Problem ▸ Reproduce word for word the lines in the records between the line containing "Description" and the line containing "Brendan O’Hea take", inclusive.

Recorded data ▸
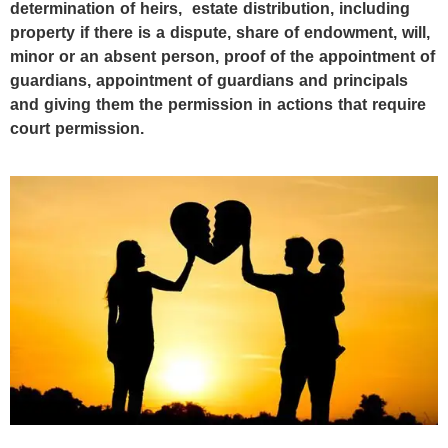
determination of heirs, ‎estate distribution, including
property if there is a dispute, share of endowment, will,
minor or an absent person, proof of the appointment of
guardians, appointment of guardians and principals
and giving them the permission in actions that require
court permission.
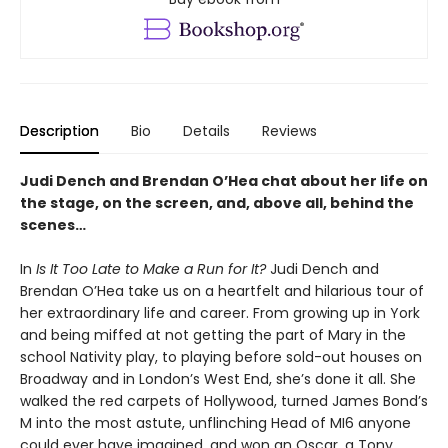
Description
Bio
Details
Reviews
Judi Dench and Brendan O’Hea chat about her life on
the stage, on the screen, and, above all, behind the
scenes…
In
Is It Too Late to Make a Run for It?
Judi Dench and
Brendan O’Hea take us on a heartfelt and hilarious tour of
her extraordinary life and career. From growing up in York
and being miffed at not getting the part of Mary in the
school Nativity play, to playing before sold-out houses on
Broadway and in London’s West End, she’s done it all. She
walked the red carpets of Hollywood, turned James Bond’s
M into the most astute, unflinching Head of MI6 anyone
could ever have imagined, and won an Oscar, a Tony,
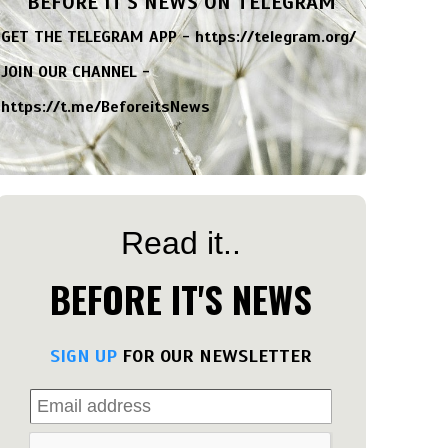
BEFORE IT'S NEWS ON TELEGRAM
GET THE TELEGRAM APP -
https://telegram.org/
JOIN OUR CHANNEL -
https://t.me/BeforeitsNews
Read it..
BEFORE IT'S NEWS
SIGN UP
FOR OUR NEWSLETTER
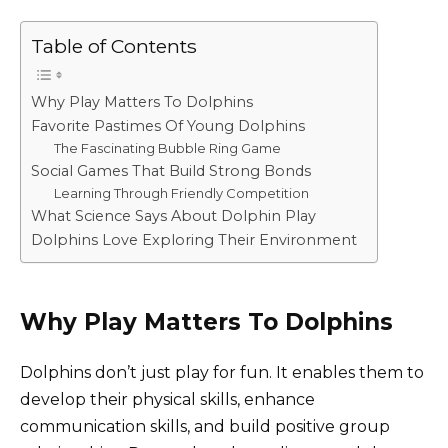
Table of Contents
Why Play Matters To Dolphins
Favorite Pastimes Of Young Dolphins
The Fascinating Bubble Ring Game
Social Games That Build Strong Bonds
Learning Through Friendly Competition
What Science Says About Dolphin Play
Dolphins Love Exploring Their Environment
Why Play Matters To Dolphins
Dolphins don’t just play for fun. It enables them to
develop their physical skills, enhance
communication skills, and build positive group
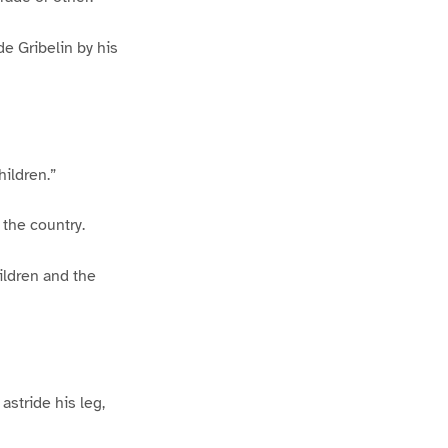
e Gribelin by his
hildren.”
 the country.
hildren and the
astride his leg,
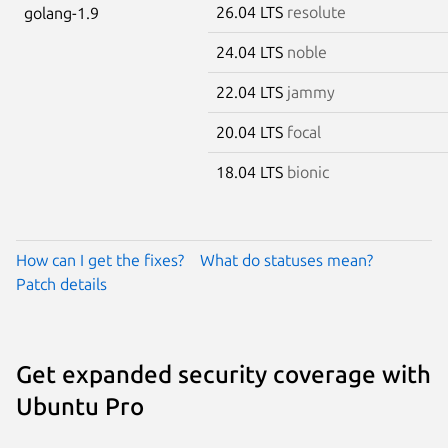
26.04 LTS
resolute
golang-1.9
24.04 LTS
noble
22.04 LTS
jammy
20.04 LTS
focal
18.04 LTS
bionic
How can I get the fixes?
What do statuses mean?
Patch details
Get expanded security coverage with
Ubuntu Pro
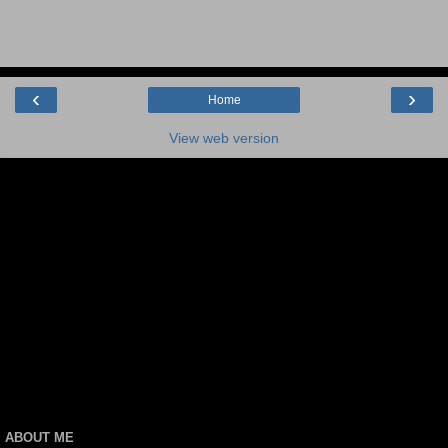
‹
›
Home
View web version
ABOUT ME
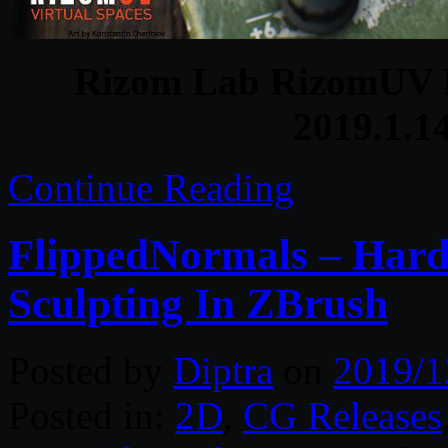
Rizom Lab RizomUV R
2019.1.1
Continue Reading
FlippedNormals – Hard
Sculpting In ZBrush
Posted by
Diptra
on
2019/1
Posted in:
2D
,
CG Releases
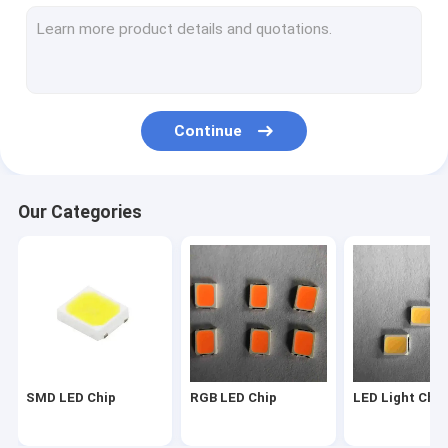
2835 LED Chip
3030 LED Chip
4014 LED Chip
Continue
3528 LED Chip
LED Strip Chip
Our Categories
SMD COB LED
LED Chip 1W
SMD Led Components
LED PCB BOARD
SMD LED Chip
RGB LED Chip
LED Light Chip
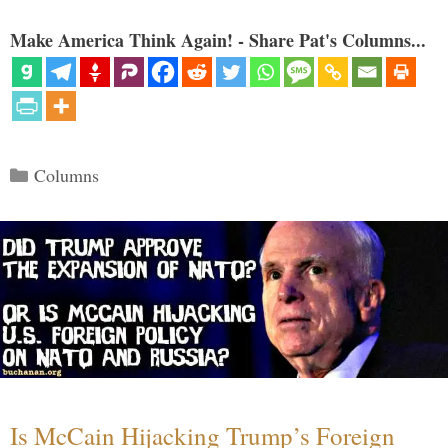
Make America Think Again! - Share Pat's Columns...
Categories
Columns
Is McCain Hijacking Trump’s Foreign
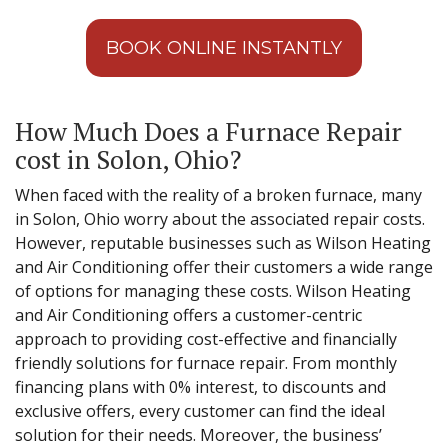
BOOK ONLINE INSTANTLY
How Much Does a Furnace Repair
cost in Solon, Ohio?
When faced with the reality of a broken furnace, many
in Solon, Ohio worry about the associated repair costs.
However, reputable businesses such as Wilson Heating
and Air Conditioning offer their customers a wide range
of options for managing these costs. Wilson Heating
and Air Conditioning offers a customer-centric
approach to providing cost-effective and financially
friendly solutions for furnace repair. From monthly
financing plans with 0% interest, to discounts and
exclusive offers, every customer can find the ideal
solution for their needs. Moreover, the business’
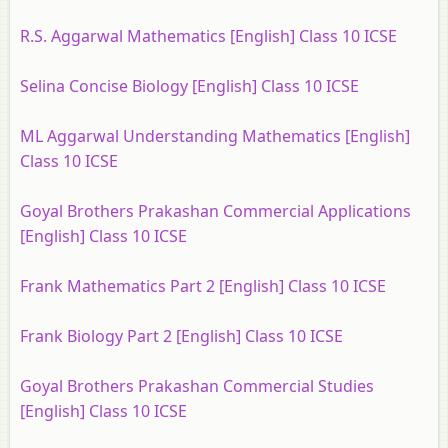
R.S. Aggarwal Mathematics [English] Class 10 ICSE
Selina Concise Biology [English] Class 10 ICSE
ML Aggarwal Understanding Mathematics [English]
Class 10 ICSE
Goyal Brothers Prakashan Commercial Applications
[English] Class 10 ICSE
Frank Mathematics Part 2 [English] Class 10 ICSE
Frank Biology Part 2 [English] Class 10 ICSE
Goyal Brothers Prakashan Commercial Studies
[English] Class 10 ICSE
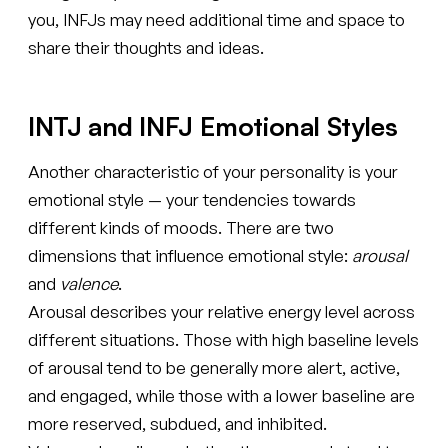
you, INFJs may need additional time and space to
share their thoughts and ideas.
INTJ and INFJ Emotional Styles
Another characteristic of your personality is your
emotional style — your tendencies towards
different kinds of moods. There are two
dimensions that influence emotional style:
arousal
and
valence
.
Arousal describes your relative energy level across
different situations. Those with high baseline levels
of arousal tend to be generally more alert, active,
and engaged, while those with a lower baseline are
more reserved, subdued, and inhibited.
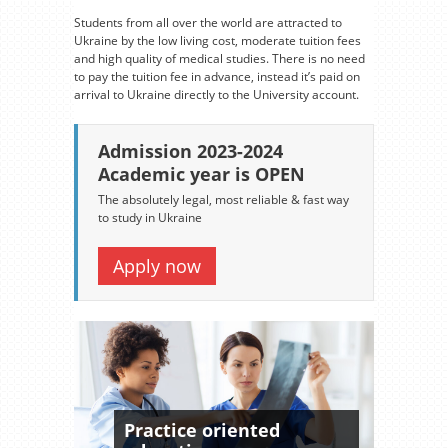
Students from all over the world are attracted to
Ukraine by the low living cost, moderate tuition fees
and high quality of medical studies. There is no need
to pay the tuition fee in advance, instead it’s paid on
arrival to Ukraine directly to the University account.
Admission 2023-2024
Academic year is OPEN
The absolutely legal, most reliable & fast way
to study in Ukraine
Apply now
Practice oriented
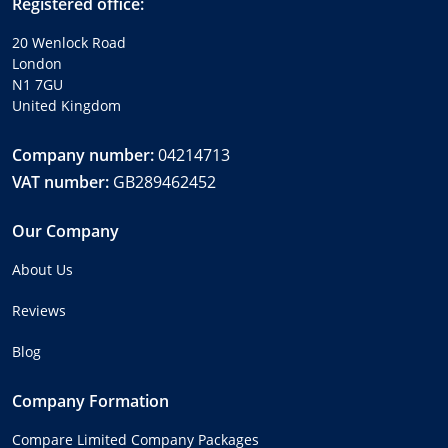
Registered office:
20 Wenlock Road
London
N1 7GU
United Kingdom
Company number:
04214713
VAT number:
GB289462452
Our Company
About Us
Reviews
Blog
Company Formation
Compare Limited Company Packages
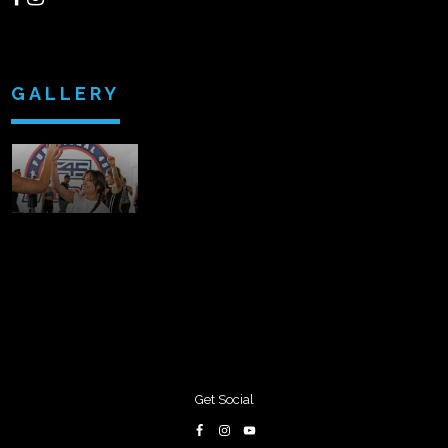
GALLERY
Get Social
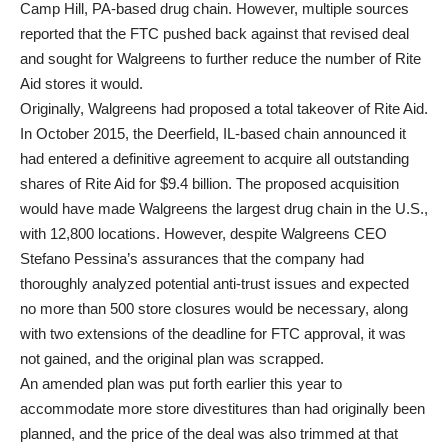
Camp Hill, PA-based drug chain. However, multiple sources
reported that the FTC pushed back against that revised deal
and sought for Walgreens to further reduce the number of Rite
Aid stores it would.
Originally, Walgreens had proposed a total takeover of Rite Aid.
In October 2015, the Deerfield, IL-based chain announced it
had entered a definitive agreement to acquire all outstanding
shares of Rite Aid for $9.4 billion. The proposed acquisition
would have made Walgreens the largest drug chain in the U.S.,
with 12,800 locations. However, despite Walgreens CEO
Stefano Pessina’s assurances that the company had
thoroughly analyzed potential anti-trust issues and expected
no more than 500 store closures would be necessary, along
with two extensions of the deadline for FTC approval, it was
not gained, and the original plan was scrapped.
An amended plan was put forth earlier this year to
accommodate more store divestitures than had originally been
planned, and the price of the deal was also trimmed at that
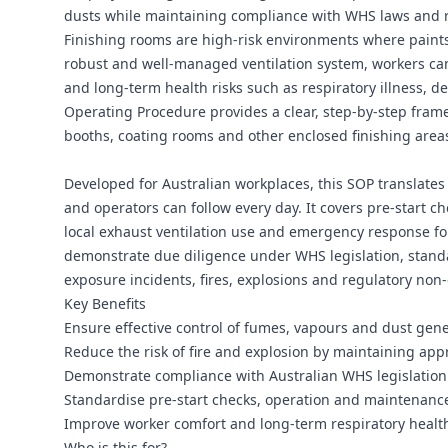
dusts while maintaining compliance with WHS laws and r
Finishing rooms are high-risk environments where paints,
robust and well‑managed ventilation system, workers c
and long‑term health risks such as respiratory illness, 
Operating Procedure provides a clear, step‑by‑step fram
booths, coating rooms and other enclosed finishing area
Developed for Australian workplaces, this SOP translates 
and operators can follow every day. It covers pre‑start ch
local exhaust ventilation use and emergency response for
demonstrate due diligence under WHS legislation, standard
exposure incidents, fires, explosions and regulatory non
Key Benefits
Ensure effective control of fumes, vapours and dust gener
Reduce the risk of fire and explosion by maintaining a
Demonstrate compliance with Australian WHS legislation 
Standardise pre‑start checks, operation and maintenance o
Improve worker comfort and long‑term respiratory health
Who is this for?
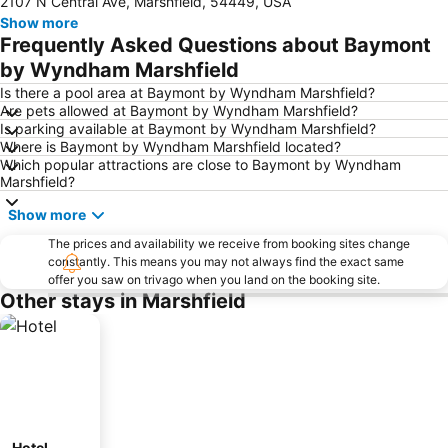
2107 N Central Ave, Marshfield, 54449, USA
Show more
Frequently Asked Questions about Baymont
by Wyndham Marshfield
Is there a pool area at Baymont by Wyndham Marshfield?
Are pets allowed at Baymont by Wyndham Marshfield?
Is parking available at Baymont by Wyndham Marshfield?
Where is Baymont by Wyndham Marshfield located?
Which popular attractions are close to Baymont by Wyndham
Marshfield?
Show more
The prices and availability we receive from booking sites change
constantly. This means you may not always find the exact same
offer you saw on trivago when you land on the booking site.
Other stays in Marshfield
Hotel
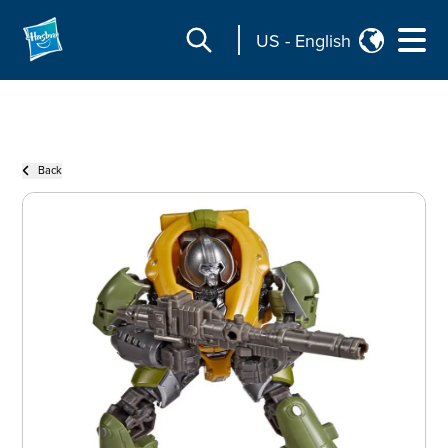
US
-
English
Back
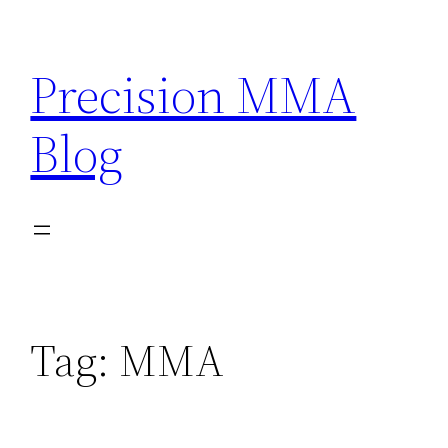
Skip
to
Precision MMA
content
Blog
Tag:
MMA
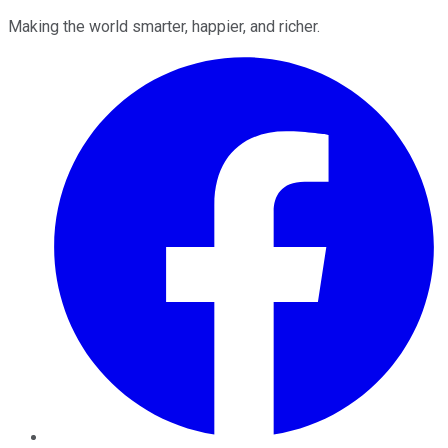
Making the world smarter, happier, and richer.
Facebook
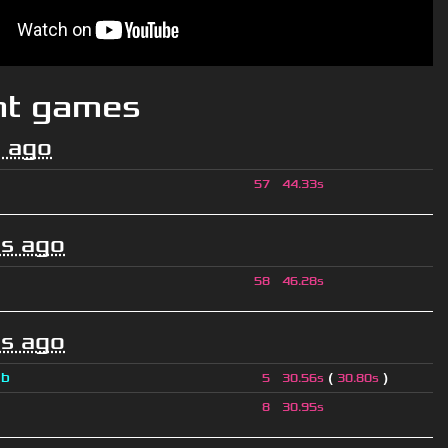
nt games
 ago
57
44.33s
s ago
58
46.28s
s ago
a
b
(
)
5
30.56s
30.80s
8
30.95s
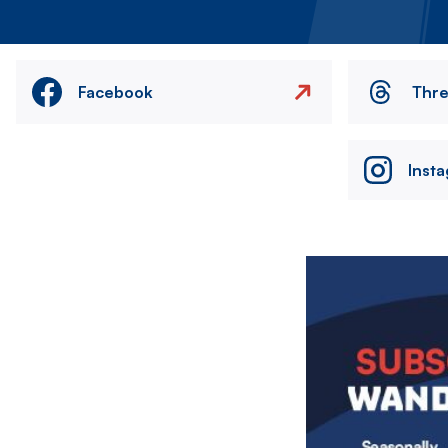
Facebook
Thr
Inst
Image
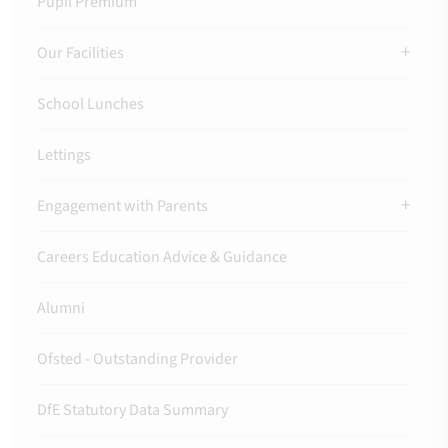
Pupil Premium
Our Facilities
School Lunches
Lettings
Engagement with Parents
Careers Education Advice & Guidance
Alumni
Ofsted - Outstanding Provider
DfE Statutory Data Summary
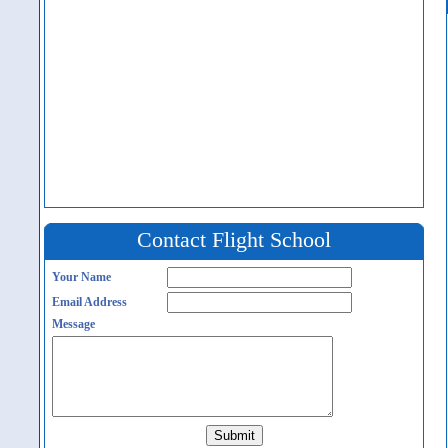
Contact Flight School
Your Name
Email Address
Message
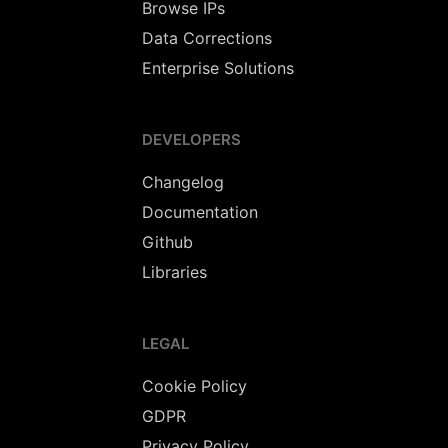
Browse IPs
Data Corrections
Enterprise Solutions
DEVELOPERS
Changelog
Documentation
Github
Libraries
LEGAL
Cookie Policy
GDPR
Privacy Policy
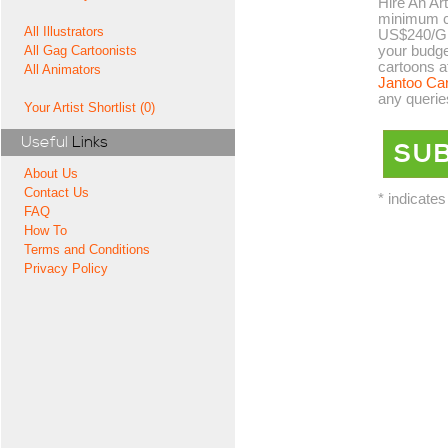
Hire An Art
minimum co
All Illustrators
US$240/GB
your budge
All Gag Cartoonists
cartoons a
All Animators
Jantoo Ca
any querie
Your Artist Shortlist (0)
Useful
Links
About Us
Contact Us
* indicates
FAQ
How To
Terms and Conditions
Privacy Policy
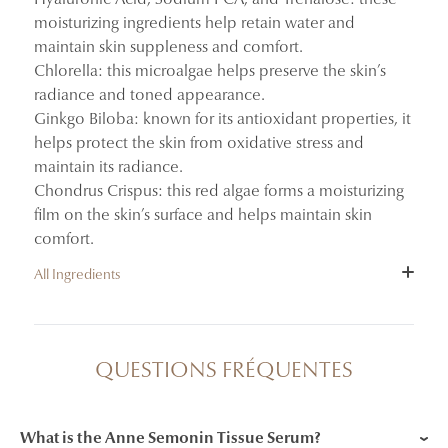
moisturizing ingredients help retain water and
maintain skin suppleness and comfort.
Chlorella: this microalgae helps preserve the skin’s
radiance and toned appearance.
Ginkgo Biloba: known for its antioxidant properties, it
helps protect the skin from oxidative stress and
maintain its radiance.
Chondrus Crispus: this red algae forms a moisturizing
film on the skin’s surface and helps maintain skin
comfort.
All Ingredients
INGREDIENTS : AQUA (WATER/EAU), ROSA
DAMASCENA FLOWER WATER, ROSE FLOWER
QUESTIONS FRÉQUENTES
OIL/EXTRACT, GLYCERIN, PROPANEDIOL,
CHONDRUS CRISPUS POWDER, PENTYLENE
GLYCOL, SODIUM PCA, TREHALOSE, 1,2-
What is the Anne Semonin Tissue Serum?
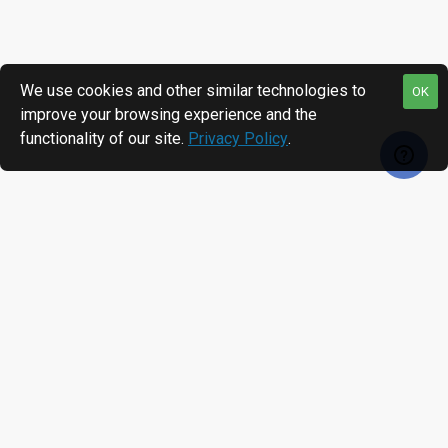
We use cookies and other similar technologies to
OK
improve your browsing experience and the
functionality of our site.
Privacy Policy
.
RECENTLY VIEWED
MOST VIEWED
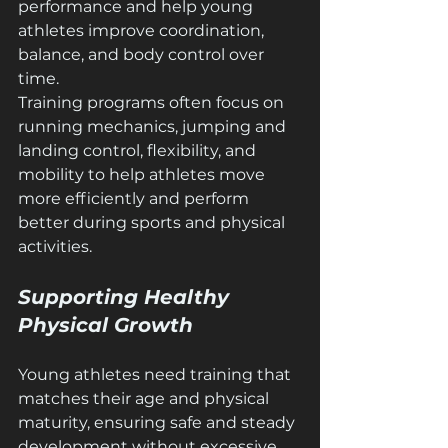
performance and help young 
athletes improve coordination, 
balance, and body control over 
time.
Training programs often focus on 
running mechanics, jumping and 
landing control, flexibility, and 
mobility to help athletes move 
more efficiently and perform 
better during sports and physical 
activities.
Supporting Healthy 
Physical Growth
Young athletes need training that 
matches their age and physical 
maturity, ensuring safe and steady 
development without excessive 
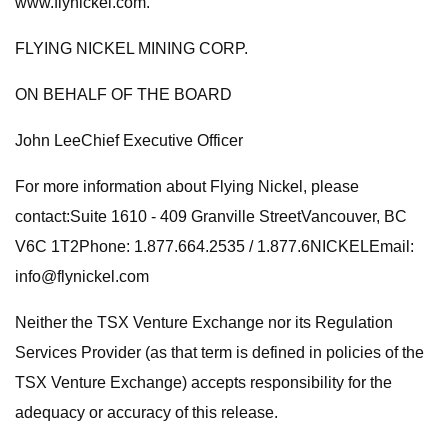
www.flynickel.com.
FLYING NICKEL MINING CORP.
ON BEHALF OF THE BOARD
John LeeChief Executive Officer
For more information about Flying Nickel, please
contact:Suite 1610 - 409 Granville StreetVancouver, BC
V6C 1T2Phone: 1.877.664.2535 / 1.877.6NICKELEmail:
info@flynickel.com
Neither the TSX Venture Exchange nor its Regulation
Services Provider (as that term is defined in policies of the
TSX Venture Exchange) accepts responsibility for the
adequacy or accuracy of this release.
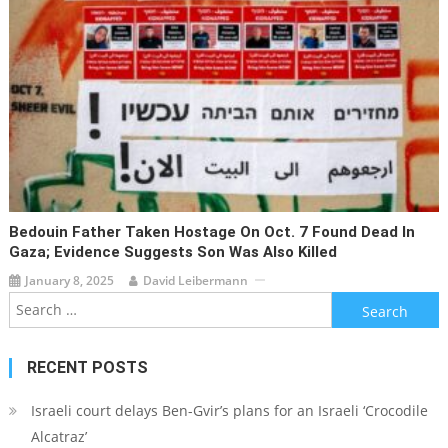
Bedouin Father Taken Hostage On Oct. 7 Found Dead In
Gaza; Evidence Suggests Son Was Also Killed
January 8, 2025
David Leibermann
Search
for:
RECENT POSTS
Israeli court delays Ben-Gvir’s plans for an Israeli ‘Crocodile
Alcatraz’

Expected answer ▸
Description
Bio
Details
Reviews
Judi Dench and Brendan O’Hea chat about her life on
the stage, on the screen, and, above all, behind the
scenes…
In
Is It Too Late to Make a Run for It?
Judi Dench and
Brendan O’Hea take us on a heartfelt and hilarious tour of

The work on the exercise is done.